Underlying causes of the new die-off are yet to be fully understood.

“I don’t know whether it’s too early to talk about harmful algal blooms,” he said. But it is clear that marine conditions in the Bering Sea have been significantly warmer than in the past, with record-low ice all winter, early disappearance of that sparse ice and higher sea-surface and below-surface water temperatures, he said.

Early ice retreat “always is going to have significant effects on the ecosystem,” he said. And warmer water temperatures affect plankton and fish populations and the parts of the food web that depend on them, he said. “If you have warm water, you’re going to have stagnation in that water column,” he said.

In the aftermath of the 2015-16 common murre wreck, as the massive die-off was called, murre reproduction at colonies in the Chukchi Sea, Bering Sea and along the Aleutians was generally poor in 2017, the National Park Service reported. There were mixed results for reproduction among other seabird species in the area, according to the Park Service and Fish and Wildlife Service. There were some complete failures, such as among kittiwakes in the Bering Sea, but some good results for murres and horned puffins along the Aleutians, according to the agencies’ reports.

Collecting information about the dead and dying birds and survivors’ reproductive successes has been a cooperative effort in Alaska.
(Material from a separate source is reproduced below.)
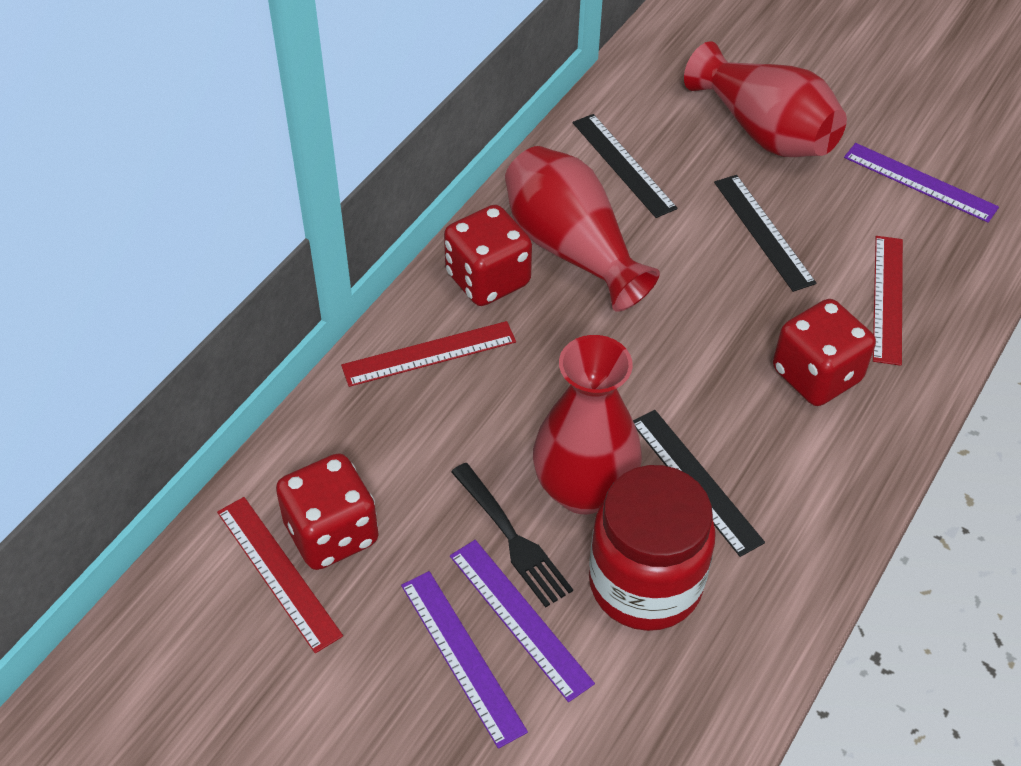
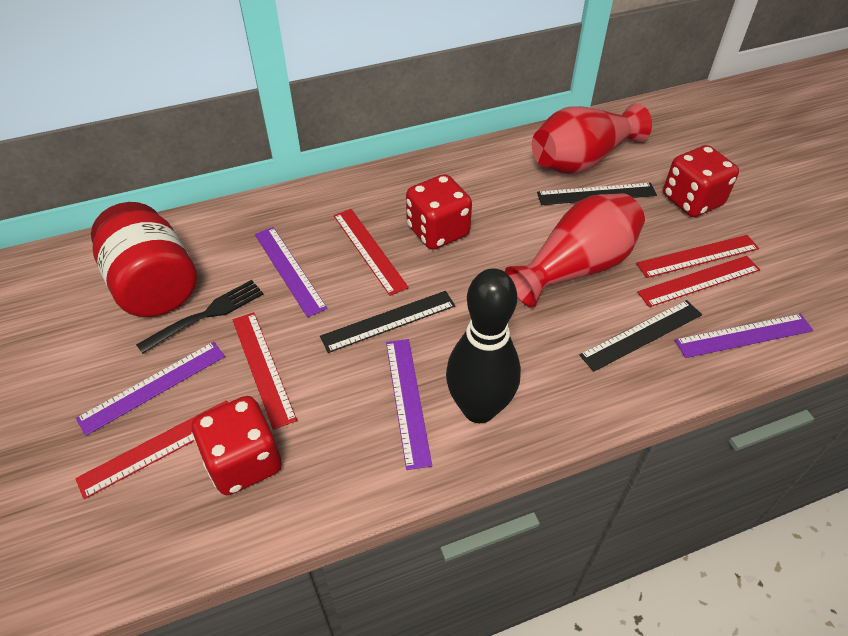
black bowling pin: 0 -> 1
purple ruler: 3 -> 4
red ruler: 3 -> 5
red vase: 3 -> 2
It involves individual community members like teacher and avid birder Ken Stenek in Shishmaref, who has reported on some observed changes in bird behavior, Kawerak, the University of Alaska Fairbanks’ Alaska Sea Grant Program, federal agencies, the University of Washington-based Coastal Observation and Seabird Survey Team and other organizations.

Through all the Alaska bird die-offs of recent years, the groups have learned to coordinate their observations, Kaler said.

“Unfortunately, we’re getting really good practice at this,” he said.